Records for the task:
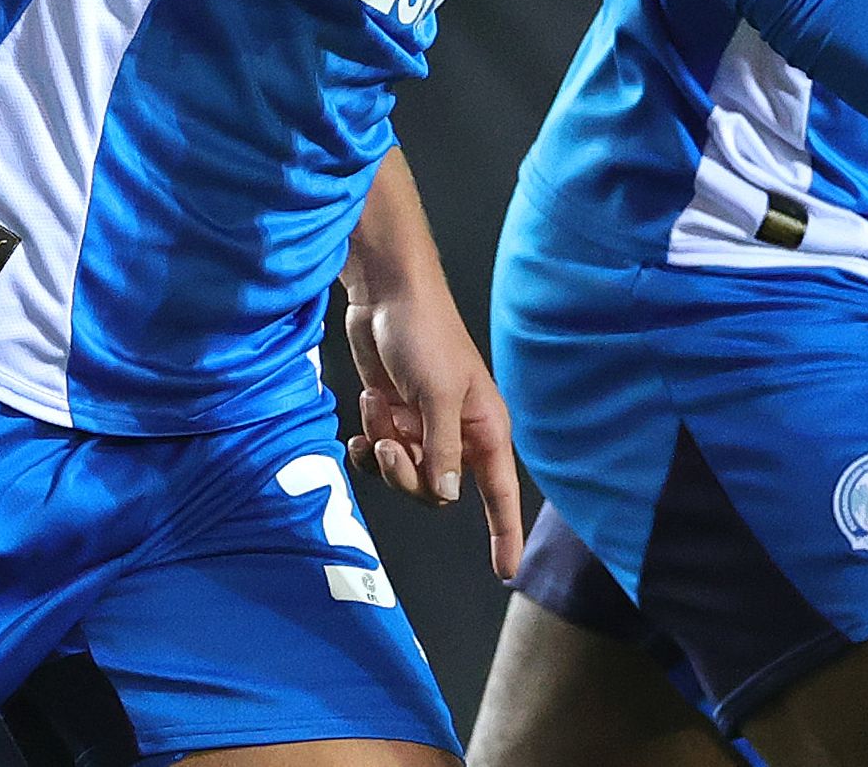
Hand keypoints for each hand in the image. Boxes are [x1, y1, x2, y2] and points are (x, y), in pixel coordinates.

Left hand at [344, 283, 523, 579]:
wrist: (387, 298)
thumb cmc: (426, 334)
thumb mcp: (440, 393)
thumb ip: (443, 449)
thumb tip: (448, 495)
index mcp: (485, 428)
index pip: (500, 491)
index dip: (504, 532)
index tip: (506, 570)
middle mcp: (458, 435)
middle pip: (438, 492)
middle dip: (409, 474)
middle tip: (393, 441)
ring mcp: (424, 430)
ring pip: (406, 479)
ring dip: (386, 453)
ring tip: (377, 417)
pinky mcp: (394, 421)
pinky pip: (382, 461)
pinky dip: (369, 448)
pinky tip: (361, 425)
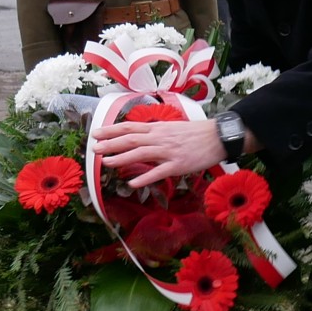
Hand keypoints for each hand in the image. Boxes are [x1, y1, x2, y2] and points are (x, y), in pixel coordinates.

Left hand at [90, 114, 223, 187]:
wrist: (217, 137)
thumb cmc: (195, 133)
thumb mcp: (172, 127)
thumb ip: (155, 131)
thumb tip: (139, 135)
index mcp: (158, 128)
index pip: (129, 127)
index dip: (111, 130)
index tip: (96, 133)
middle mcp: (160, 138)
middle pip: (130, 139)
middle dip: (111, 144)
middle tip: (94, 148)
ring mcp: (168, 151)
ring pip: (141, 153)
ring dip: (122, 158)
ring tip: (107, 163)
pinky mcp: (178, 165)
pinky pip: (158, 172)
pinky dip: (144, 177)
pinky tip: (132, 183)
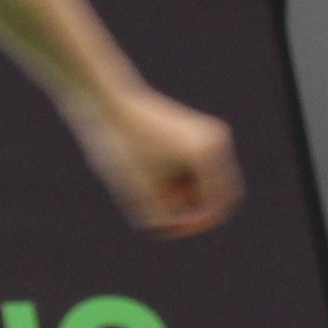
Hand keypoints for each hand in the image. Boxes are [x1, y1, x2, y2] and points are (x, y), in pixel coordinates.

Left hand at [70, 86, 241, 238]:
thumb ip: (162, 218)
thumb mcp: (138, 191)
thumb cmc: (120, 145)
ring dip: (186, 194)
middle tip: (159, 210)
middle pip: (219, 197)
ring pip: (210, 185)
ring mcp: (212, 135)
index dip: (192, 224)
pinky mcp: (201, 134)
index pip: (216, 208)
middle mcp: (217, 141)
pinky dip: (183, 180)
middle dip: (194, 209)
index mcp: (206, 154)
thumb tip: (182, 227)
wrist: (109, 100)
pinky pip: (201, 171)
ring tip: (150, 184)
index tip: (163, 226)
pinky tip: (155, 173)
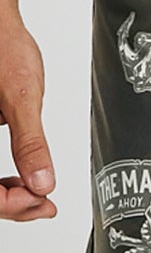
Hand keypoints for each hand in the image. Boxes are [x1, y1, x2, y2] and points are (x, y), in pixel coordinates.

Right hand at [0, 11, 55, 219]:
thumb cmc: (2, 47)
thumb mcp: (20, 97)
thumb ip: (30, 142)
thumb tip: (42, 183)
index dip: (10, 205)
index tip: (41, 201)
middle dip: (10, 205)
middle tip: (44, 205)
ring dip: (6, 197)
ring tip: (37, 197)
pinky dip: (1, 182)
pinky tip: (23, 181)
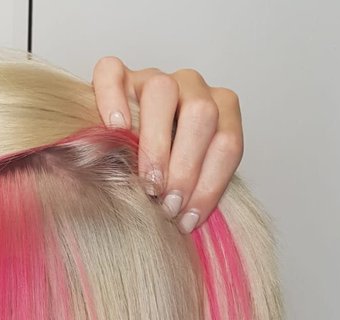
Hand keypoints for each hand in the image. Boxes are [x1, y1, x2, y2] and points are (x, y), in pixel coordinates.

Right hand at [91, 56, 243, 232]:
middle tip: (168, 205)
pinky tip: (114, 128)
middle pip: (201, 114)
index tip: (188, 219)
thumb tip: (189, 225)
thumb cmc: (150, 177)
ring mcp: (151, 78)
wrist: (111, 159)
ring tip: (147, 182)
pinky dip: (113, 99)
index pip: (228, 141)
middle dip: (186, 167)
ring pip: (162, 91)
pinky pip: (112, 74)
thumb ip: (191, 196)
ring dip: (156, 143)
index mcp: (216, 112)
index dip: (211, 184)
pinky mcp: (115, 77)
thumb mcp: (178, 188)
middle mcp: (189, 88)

Exercise: Lines before the one containing "ring tip: (147, 182)" stay out; reproduce that line and all the lines after it, through the end of the listing, exactly.

Exercise result:
ring tip: (147, 182)
pinky dip: (113, 99)
index pip: (228, 141)
middle dip: (186, 167)
ring pip: (162, 91)
pinky pip: (112, 74)
thumb ip: (191, 196)
ring dip: (156, 143)
index mcp: (216, 112)
index dip: (211, 184)
pinky mcp: (115, 77)
thumb mcp: (178, 188)
middle mcp: (189, 88)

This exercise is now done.